→ **Dataset entries**
BEGIN
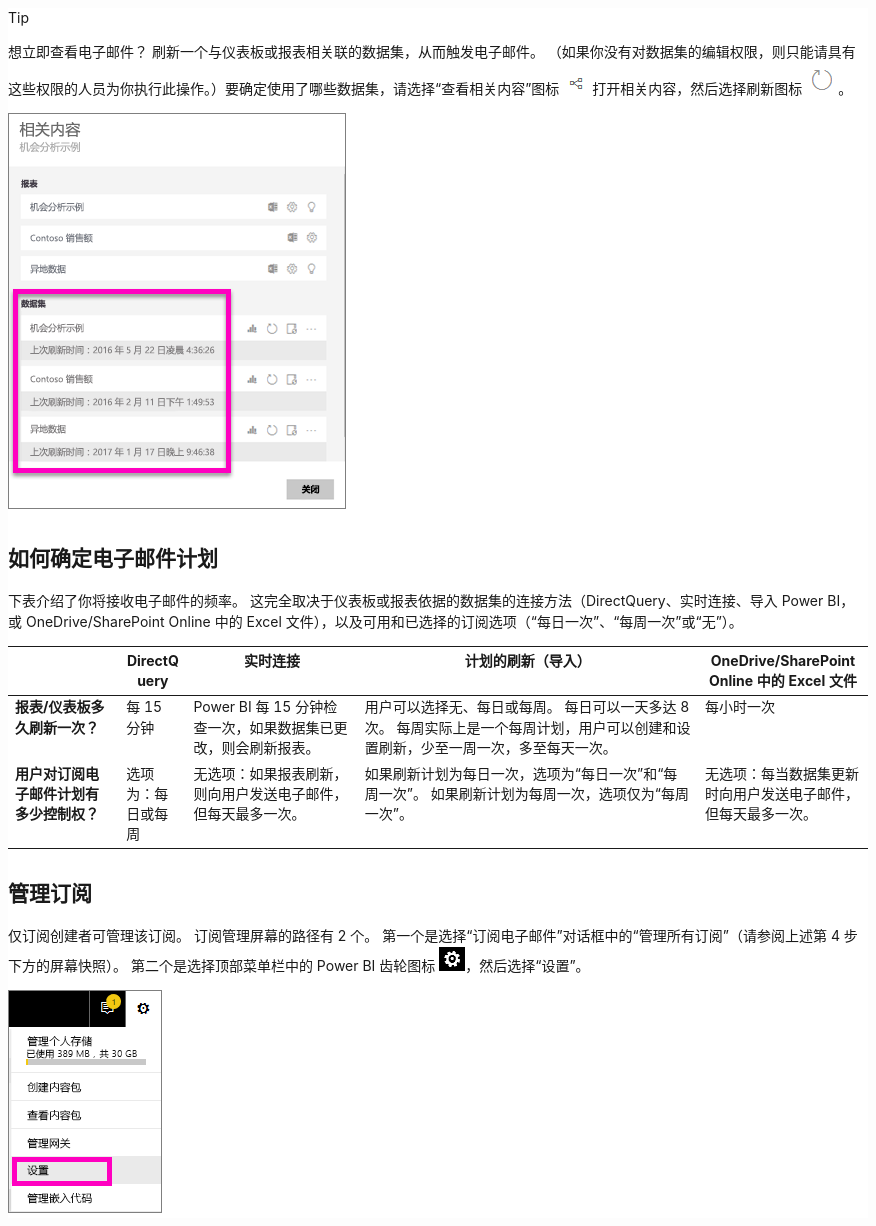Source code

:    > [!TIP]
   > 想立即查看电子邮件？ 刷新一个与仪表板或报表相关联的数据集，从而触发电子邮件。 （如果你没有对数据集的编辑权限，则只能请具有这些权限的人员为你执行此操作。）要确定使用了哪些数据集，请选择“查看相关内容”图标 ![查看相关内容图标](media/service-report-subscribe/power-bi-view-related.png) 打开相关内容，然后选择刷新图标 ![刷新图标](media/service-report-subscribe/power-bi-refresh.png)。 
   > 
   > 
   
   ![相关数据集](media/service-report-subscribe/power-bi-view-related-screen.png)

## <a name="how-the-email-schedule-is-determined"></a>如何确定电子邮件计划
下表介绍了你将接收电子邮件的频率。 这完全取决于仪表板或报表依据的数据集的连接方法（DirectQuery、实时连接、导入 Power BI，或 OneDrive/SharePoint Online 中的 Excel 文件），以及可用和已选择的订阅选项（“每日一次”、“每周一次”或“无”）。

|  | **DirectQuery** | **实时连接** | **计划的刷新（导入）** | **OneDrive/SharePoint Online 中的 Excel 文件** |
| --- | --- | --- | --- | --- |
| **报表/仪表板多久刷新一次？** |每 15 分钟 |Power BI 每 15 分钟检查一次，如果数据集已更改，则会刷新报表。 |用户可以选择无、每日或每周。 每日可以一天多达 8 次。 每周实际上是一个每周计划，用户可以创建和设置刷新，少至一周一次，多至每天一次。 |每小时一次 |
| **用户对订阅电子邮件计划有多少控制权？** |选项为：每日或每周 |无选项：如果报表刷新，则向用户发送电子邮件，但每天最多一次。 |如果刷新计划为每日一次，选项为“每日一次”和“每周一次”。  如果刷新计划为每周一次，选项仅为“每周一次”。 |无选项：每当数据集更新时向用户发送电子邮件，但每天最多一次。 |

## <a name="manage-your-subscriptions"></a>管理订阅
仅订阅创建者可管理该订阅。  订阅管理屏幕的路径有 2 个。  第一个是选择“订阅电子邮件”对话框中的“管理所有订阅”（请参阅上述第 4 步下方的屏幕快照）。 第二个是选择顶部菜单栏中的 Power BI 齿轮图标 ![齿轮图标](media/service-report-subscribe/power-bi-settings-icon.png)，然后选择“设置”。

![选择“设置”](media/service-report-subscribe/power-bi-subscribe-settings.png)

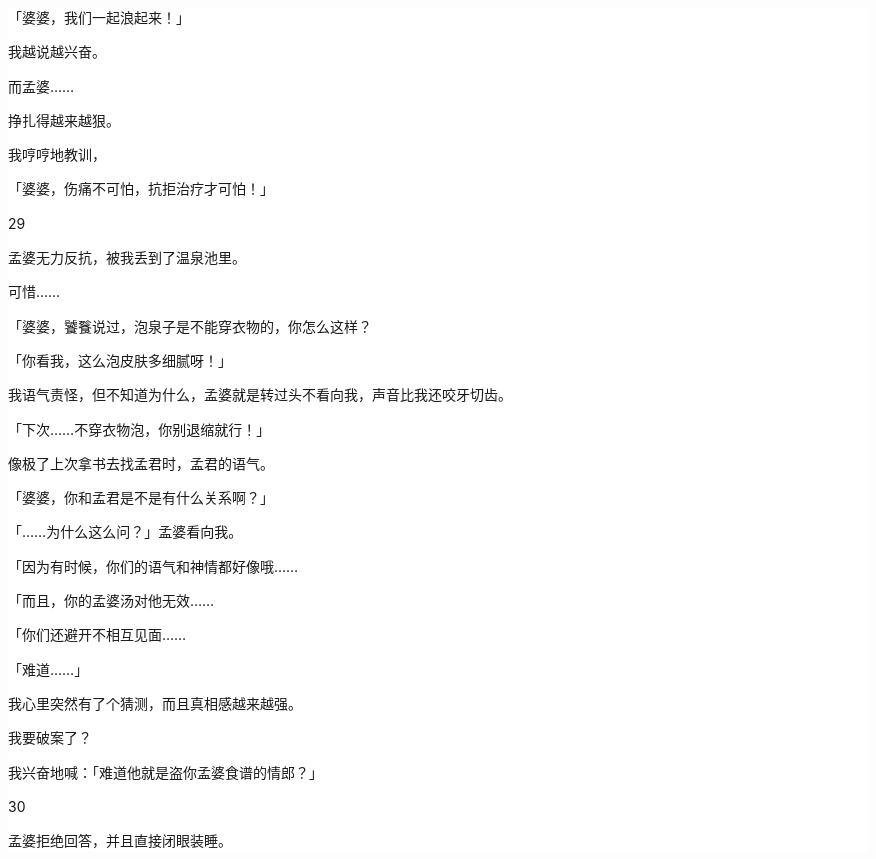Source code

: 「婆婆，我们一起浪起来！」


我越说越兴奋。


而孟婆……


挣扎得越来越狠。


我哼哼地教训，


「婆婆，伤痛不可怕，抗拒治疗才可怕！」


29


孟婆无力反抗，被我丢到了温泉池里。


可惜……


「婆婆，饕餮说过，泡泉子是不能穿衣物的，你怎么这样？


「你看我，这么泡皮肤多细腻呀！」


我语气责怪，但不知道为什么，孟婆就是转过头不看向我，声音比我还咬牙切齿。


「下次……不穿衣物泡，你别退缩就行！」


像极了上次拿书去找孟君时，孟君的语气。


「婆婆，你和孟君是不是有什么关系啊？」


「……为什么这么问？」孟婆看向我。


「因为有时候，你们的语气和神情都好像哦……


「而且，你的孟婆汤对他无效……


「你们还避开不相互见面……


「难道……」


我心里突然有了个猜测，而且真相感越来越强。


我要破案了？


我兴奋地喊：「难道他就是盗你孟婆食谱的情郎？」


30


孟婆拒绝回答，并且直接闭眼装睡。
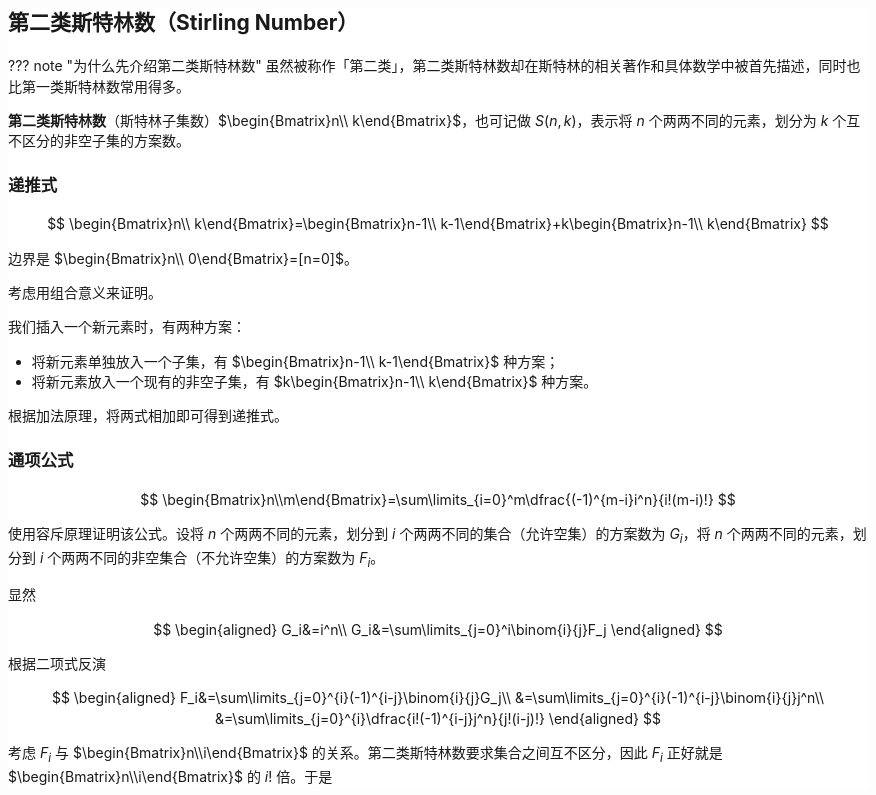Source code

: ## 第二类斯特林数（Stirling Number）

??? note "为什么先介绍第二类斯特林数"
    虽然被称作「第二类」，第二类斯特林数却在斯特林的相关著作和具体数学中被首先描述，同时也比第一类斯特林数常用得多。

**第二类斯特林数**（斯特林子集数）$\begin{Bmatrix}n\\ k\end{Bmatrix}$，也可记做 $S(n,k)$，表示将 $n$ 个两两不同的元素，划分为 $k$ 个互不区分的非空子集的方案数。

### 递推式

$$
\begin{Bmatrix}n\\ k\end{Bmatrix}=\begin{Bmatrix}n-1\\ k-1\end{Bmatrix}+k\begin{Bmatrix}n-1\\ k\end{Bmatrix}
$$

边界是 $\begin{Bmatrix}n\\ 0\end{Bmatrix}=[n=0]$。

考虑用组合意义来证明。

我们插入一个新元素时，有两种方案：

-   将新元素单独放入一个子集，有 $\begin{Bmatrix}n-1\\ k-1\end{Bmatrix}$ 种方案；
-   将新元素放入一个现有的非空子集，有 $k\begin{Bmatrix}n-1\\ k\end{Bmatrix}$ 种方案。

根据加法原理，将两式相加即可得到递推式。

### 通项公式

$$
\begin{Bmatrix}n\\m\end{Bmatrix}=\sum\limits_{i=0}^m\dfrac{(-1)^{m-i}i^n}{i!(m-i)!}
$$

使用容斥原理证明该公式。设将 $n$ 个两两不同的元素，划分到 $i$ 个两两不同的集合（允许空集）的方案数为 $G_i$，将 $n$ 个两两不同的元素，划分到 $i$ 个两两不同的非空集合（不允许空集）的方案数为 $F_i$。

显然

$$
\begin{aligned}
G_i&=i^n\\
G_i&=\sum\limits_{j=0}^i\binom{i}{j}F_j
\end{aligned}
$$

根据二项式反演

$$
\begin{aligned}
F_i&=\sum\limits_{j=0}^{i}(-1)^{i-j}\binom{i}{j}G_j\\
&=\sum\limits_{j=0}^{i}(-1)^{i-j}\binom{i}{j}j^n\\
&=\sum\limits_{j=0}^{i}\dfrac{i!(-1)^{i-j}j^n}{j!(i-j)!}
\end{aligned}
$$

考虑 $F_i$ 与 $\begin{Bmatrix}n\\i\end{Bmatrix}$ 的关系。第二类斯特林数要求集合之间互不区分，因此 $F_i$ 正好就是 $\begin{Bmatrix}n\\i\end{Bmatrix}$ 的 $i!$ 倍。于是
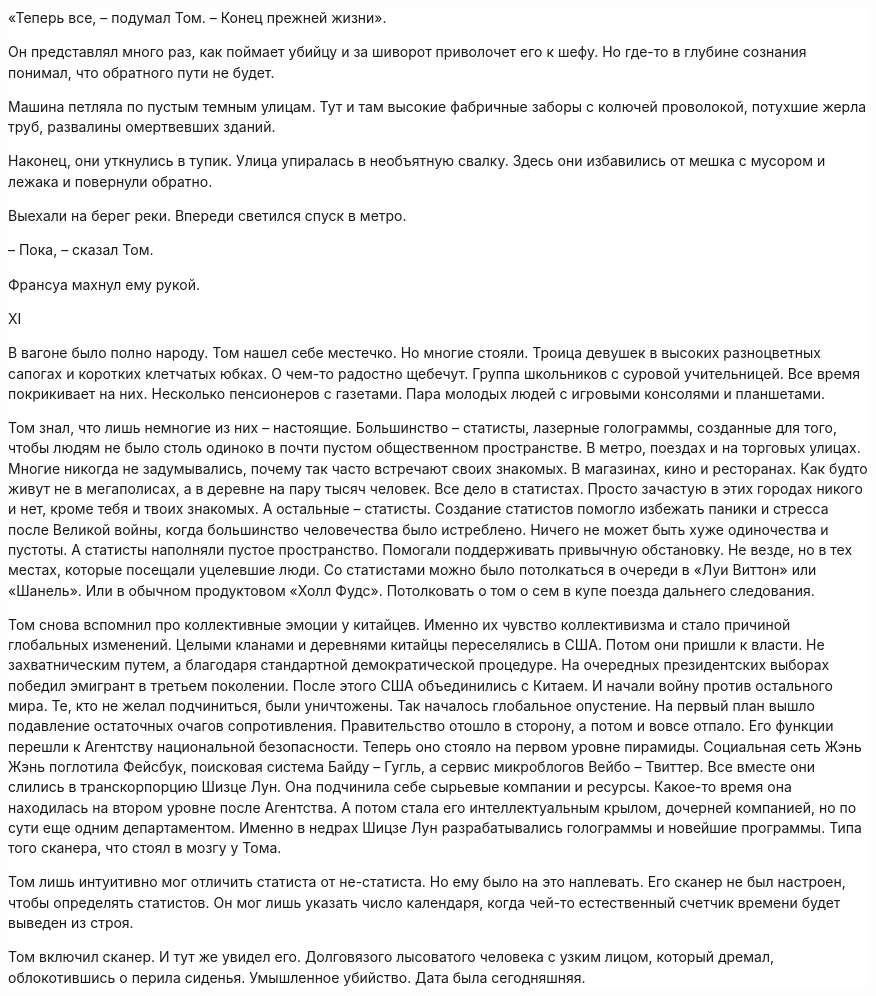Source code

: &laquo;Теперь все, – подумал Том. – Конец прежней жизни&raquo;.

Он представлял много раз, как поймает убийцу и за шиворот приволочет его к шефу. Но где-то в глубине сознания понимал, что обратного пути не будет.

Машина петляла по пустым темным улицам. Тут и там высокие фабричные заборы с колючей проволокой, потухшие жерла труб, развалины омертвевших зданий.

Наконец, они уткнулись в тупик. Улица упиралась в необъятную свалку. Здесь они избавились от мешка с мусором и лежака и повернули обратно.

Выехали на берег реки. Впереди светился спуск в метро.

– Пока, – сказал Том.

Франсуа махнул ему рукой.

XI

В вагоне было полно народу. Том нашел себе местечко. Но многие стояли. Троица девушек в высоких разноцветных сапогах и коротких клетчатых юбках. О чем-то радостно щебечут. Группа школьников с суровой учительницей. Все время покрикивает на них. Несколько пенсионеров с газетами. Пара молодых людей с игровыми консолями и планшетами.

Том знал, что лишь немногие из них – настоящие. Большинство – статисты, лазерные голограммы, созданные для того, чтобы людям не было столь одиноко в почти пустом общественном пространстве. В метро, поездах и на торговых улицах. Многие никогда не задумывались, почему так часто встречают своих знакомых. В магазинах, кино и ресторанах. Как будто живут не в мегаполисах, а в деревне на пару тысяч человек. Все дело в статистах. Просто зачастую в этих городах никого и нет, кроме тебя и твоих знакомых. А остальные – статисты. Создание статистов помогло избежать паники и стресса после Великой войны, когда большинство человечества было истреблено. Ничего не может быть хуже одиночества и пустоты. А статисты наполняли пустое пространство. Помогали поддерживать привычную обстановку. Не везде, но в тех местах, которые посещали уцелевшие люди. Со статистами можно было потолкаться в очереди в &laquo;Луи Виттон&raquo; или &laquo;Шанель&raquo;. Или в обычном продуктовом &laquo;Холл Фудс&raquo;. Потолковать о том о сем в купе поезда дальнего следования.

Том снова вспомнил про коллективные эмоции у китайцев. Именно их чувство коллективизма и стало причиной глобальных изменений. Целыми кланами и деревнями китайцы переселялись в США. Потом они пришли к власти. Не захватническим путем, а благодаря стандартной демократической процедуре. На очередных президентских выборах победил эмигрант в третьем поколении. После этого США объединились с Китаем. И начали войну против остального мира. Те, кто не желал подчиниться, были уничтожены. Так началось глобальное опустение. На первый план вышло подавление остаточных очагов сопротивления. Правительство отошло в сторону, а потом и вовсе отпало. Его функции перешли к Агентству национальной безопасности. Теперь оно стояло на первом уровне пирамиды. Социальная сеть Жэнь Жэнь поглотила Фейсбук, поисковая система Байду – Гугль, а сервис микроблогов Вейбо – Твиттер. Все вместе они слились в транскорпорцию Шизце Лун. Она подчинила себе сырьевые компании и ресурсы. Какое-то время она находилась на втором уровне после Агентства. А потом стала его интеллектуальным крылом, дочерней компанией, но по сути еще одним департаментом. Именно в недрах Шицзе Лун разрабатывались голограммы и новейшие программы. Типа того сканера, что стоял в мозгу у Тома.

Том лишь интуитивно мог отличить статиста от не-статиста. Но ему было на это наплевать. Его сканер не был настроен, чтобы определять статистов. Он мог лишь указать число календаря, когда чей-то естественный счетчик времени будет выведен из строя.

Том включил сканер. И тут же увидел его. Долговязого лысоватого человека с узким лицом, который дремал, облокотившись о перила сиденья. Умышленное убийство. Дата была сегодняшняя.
END
→ **The task**
Scan the entries above for the string "Online" and copy each line that contains it.

→ **Response box**
下表介绍了你将接收电子邮件的频率。 这完全取决于仪表板或报表依据的数据集的连接方法（DirectQuery、实时连接、导入 Power BI，或 OneDrive/SharePoint Online 中的 Excel 文件），以及可用和已选择的订阅选项（“每日一次”、“每周一次”或“无”）。
|  | **DirectQuery** | **实时连接** | **计划的刷新（导入）** | **OneDrive/SharePoint Online 中的 Excel 文件** |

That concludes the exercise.